Sometimes we’re converted from, and sometimes we’re converted to. Converted to new life, to a new path, to a new way of living, to a new way of seeing, to a new way of thinking, to a closer walk with Jesus. Ananias could tell us something about that. He shows up in today’s reading from Acts, too. He is already a devoted Christian, a faithful man, and he has heard about Saul. He knows Saul is coming, and he knows he wants to stay away from him. But then Jesus calls. Jesus needs Ananias to go to the very man he feared, this persecutor of the church, to lay his hands on him and pray for him. Ananias pushes back a little: In case you haven’t heard, Lord, this man is not good. Jesus tells him again: go. So he goes. When Ananias shows up, he calls Saul something unexpected: “Brother Saul,” he says. “Brother Saul, the Lord Jesus, who appeared to you on your way here, has sent me so that you may regain your sight and be filled with the Holy Spirit.” A conversion has happened again, this time to Ananias. It wasn’t dramatic, like Saul’s; Ananias wouldn’t win that testimony service contest; but this is still a conversion, a change. Ananias has been given a new way of seeing, of seeing this persecutor of the church, not as an enemy, but as a brother in the Christian fellowship. He has been converted to newness, brought closer to God.
Peter, too. In our gospel lesson, Peter is first converted from, taken from that path of denial he had been on. Then he is converted to–to newness of life, to following Jesus again. Jesus tells him, “follow me.” “Feed my lambs.” “Feed my sheep.” Be a disciple and walk a new path with Jesus.

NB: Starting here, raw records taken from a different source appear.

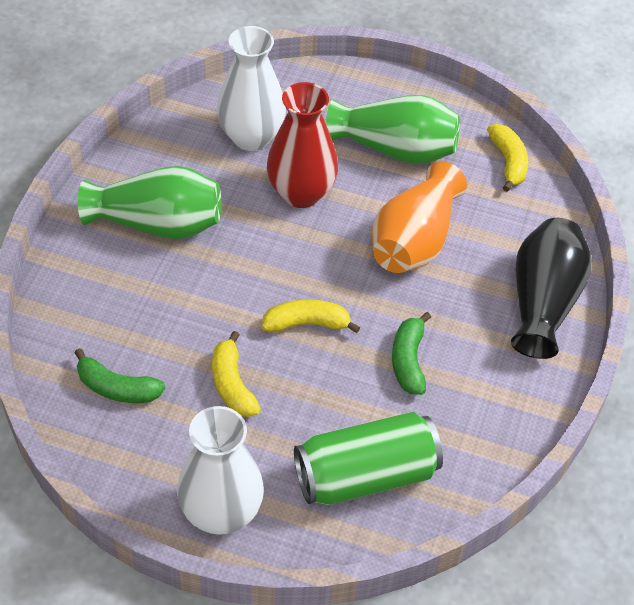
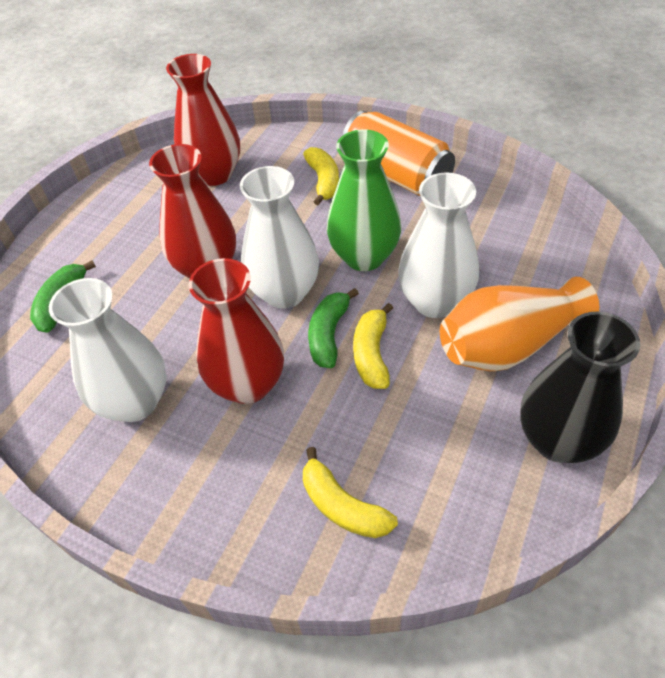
green can: 1 -> 0
green vase: 2 -> 1
orange can: 0 -> 1
red vase: 1 -> 3
white vase: 2 -> 3

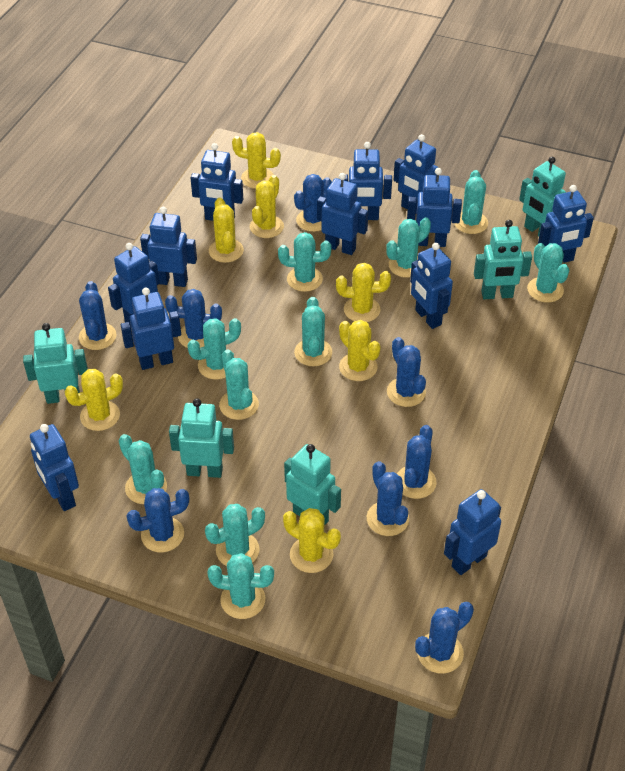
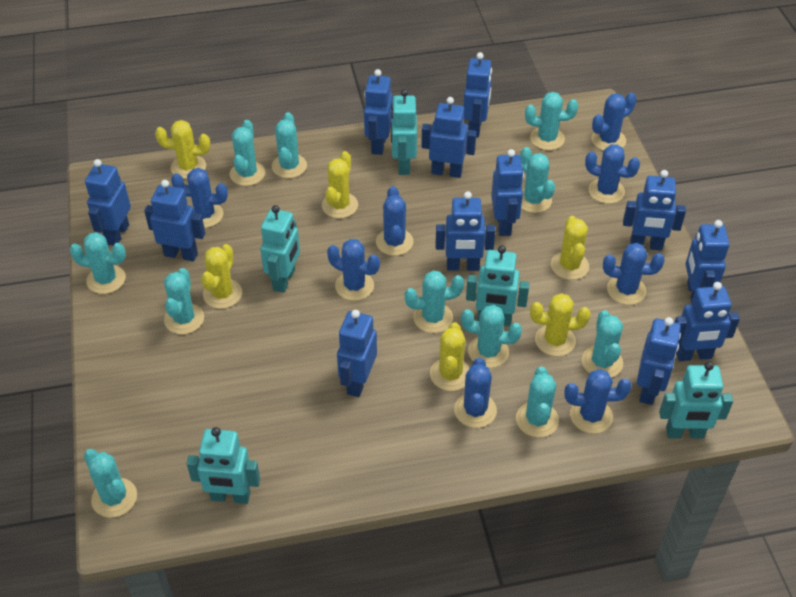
turquoise cactus: 10 -> 11
yellow cactus: 7 -> 6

God is calling us to the same kind of conversion to that Ananais and Peter experience today. It may not be dramatic, but it’s still a conversion to new life, to a new way of living, of seeing, of thinking, of being in this world. But we have to be open to it.

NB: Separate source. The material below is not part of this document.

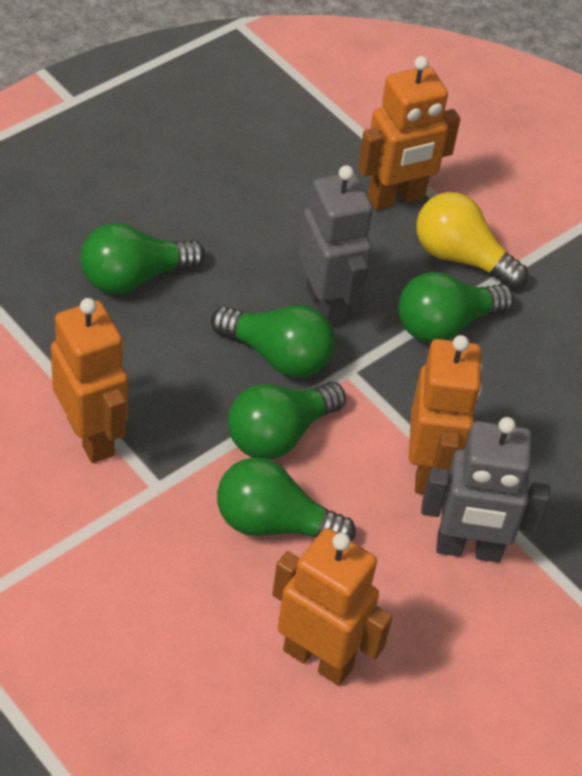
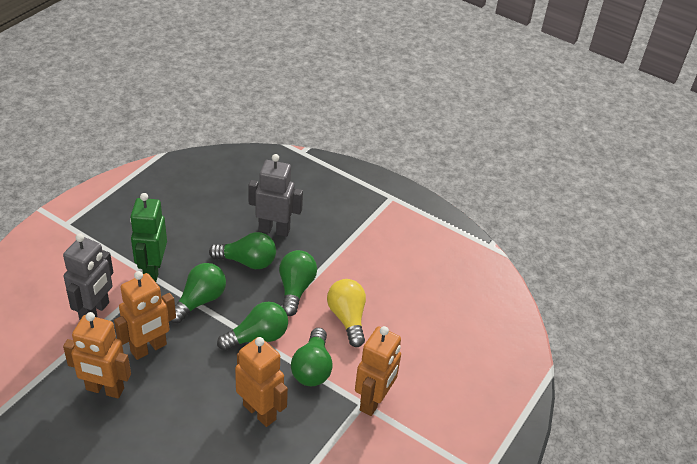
green robot: 0 -> 1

Sometimes we’re converted from; sometimes we’re converted to; every time, we are converted by. In other words, conversion is not something we do to ourselves, but it is something done to us. We are converted by God, who is reaching out to us, calling us, and whose power is able to bring us closer no matter what. It is Jesus who knocks Saul from his horse. It is Jesus who tells Ananias to go. It is Jesus who shows up on the lakeshore, makes breakfast, forgives Peter, and tells him to follow. It is all Jesus. Conversion, change, isn’t something we can do for ourselves. It must be done to us and for us by Jesus himself–but we must allow him to work and let his grace in.
Tell me what you know about Jesus, Elaine asked me. I’ll tell you what I know: Jesus shows up in our lives; he loves us as we are; but he doesn’t leave us the way he found us. He changes us. He converts us. He makes us more like him–if we will allow him to.
So tell me what you know about Jesus. What’s your story? Believe me, you have one, even if you don’t think you do. If you really examine it, you will find it’s a story of one conversion after another: conversion from our own way; conversion to the way of Christ; conversion by Christ himself, grace. Maybe it’s dramatic, and maybe it’s boring. Maybe it’s a little bit of both at different times. But it’s your conversion story nonetheless. It is a story that will not end, as long as we allow God to keep working on us. For God will never stop drawing us in, bringing us closer in relationship and in love.